Britney Spears‘ conservator, Jodi Montgomery, is responding to a filing by Jamie Spears that claims she is responsible for the singer’s hardships, which Britney testified about last week. The court documents denied that Jamie had any part in her daughter’s conservatorship, at least not since he stepped down from the position in September 2019. He argued Montgomery was responsible for the “day-to-day personal care and medical treatment” and that Britney never signed off on Montgomery’s nomination as conservator.

The filing read, “Ms. Spears told the Court on June 23 that she opposed being under a conservatorship and revealed her ongoing disputes with Ms. Montgomery about her medical treatment and other personal care issues. These statements contradict the notion that Ms. Spears would seek to have Ms. Montgomery appointed as her permanent Conservator of the Person.”

Jamie’s attorney Vivian Lee Thoreen added, “Mr.
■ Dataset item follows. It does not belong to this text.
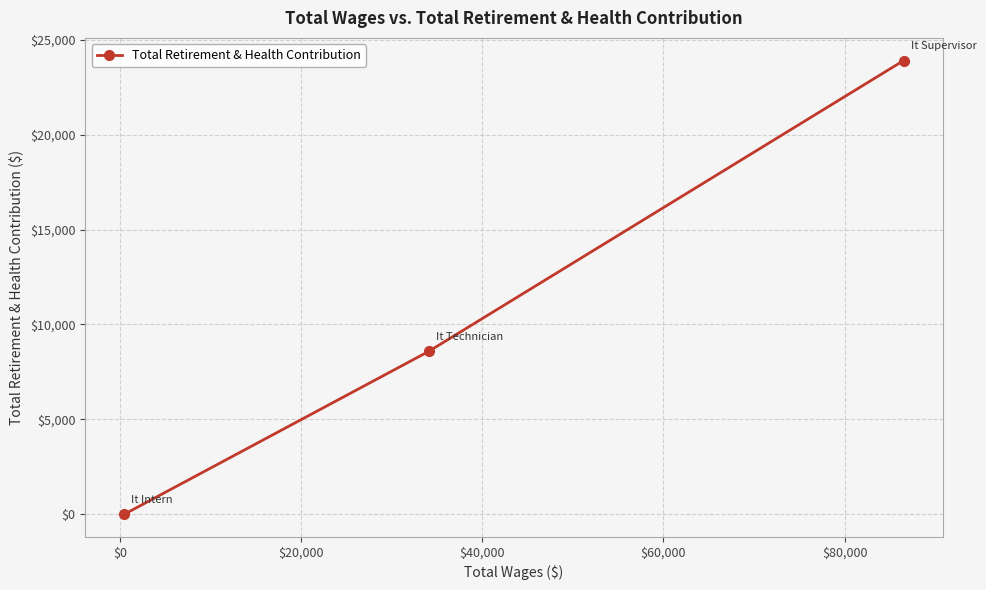

Reading left to right, list all the values displayed in this chart.

0	8576	23904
Spears, therefore, was greatly saddened to hear of his daughter’s difficulties and suffering, and he believes that there must be an investigation into those claims.”

Jamie’s filing comes after Britney’s testimony, which the documents called “heartfelt,” revealed that she had been forced to wear an IUD and had been prevented from getting married again.
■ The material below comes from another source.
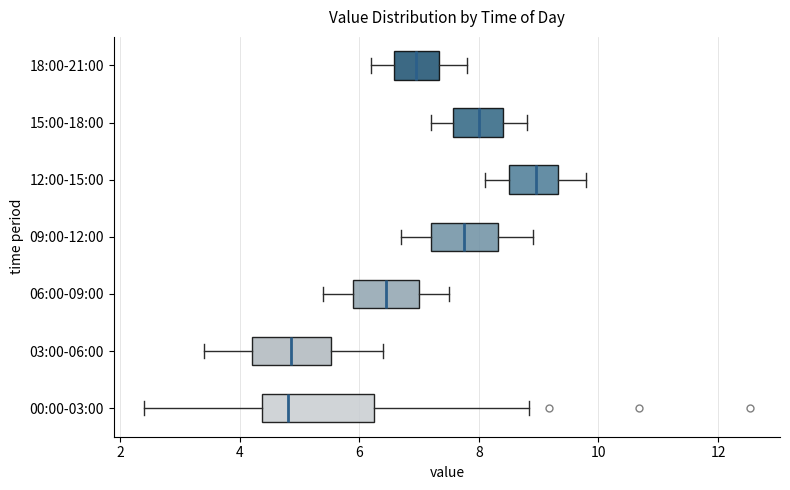

Which box has the furthest to the right median line?

12:00-15:00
Montgomery’s lawyer Lauriann Wright slammed the claim and said that her client had been “a tireless advocate” for the 39-year-old pop star. Her lengthy statement accused Jamie of responsibility for his daughter’s suffering, as the controller of her estate.

The statement read, “Practically speaking, since everything costs money, no expenditures can happen without going through Mr. Spears and Mr. Spears approving them. Ms. Montgomery has advocated on Britney’s behalf for any expenditures that Britney has requested as well as for expenditures recommended by Britney’s medical team.”

“Not every requested expenditure has been approved,” the statement continued. “Jamie Spears, as conservator of the estate, has a duty to make decisions in the best interests of the estate, and sometimes that has meant requested expenditures have been denied or limited.”